Another was a young model in her early teens, maybe 13, who was smoking cigarettes during a shoot. Like chain smoking. She was French, after all. If kids could booze there with their folks why not add the yin to the yang? I was itching for a cigarette myself but despite my rather boho view of the world I just could not bring myself to nick a cig from a major minor. This would have made a good anti-smoking ad campaign. The perils of smoking.

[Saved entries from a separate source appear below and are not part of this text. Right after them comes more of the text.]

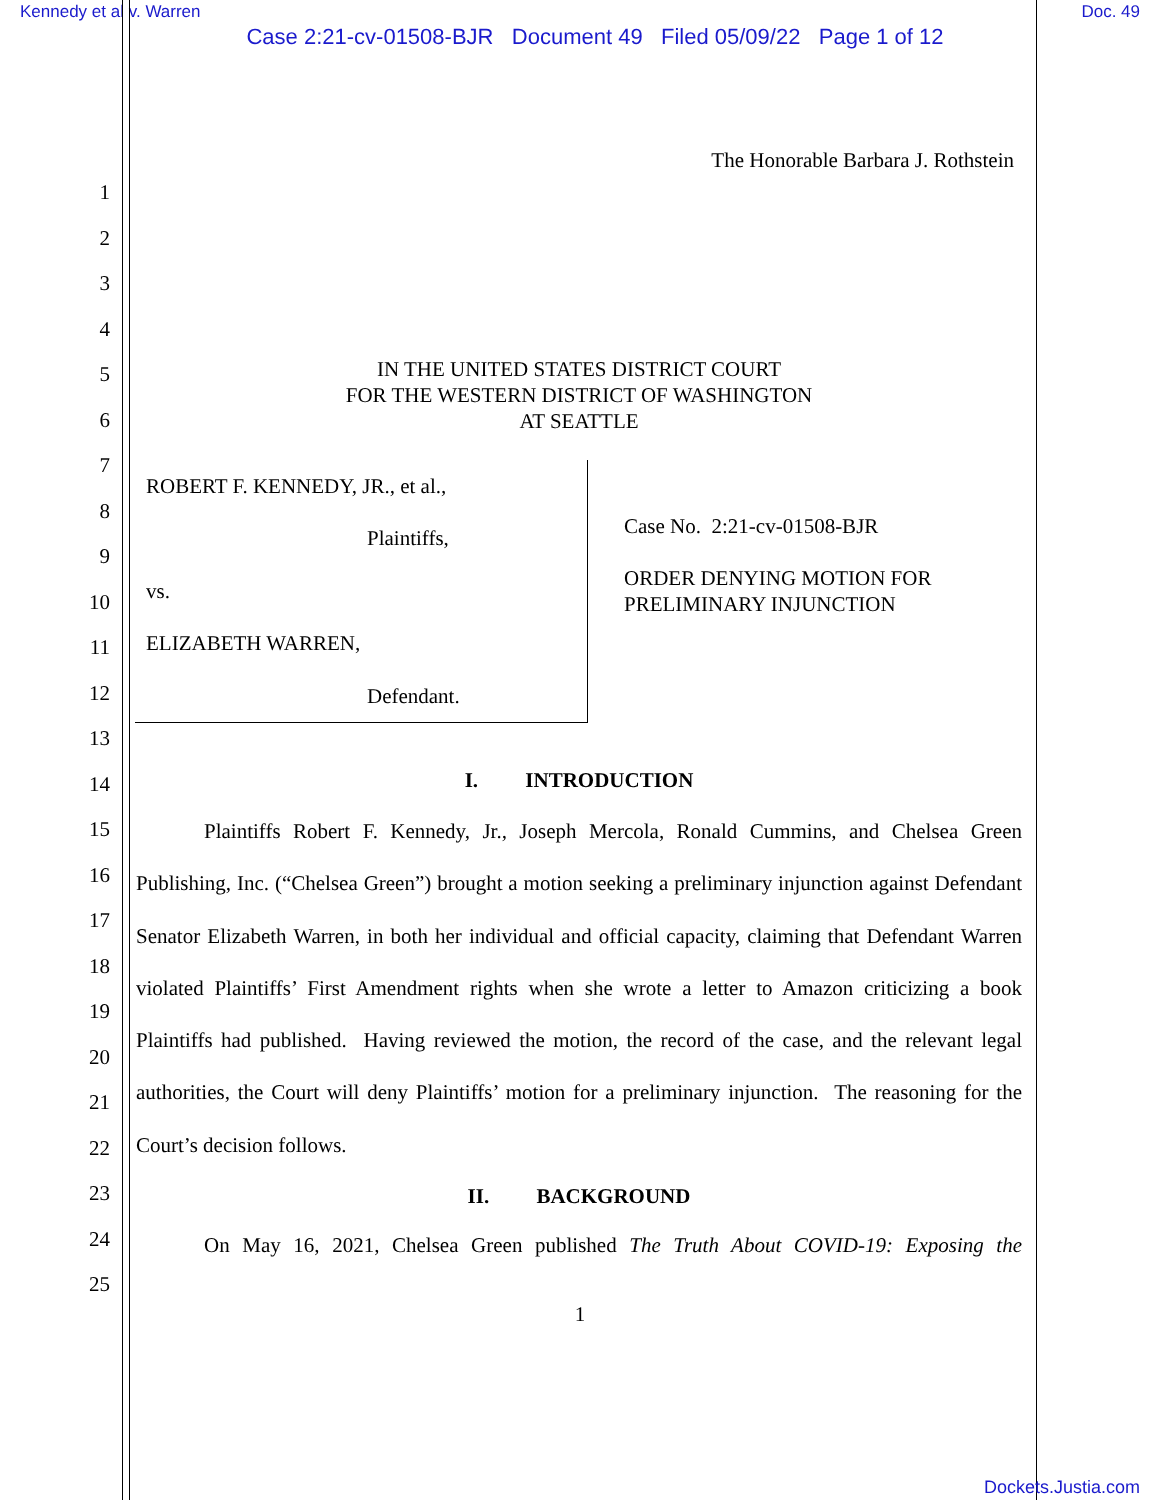Kennedy et al v. Warren Doc. 49
Case 2:21-cv-01508-BJR Document 49 Filed 05/09/22 Page 1 of 12
The Honorable Barbara J. Rothstein
1
2
3
4
5
6
7
8
9
10
11
12
13
14
15
16
17
18
19
20
21
22
23
24
25
IN THE UNITED STATES DISTRICT COURT
FOR THE WESTERN DISTRICT OF WASHINGTON
AT SEATTLE
ROBERT F. KENNEDY, JR., et al.,
Plaintiffs,
vs.
ELIZABETH WARREN,
Defendant.
Case No. 2:21-cv-01508-BJR
ORDER DENYING MOTION FOR
PRELIMINARY INJUNCTION
I. INTRODUCTION
Plaintiffs Robert F. Kennedy, Jr., Joseph Mercola, Ronald Cummins, and Chelsea Green Publishing, Inc. (“Chelsea Green”) brought a motion seeking a preliminary injunction against Defendant Senator Elizabeth Warren, in both her individual and official capacity, claiming that Defendant Warren violated Plaintiffs’ First Amendment rights when she wrote a letter to Amazon criticizing a book Plaintiffs had published. Having reviewed the motion, the record of the case, and the relevant legal authorities, the Court will deny Plaintiffs’ motion for a preliminary injunction. The reasoning for the Court’s decision follows.
II. BACKGROUND
On May 16, 2021, Chelsea Green published The Truth About COVID-19: Exposing the
1
Dockets.Justia.com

In this ride we also had events, one major one being produced by the HG team that featured avant-garde fashion shows inspired by movies. We sent out invitations and despite being quite the party girl, I was certainly on my feet as the hostess. (A guest, I was not.) The invitations were sent in handwritten envelopes — not calligraphy, more like serial killer-scrawled font by Bea Ledesma and myself. It was kind of hilarious. Especially when we dared to send the Manson-penned invites to Pauline Suaco of Preview and Anton San Diego of Philippine Tatler who have always made their events into key life moments. Bea and I got so stressed at the event that we went inside my car in the middle of it all and hugged and cried. It was a hilarious moment.
Fashion is fun when you don’t take it seriously. In the end the humor and the authentic wit that only comes from authentic experience is what style makes. No matter how gutter it may be.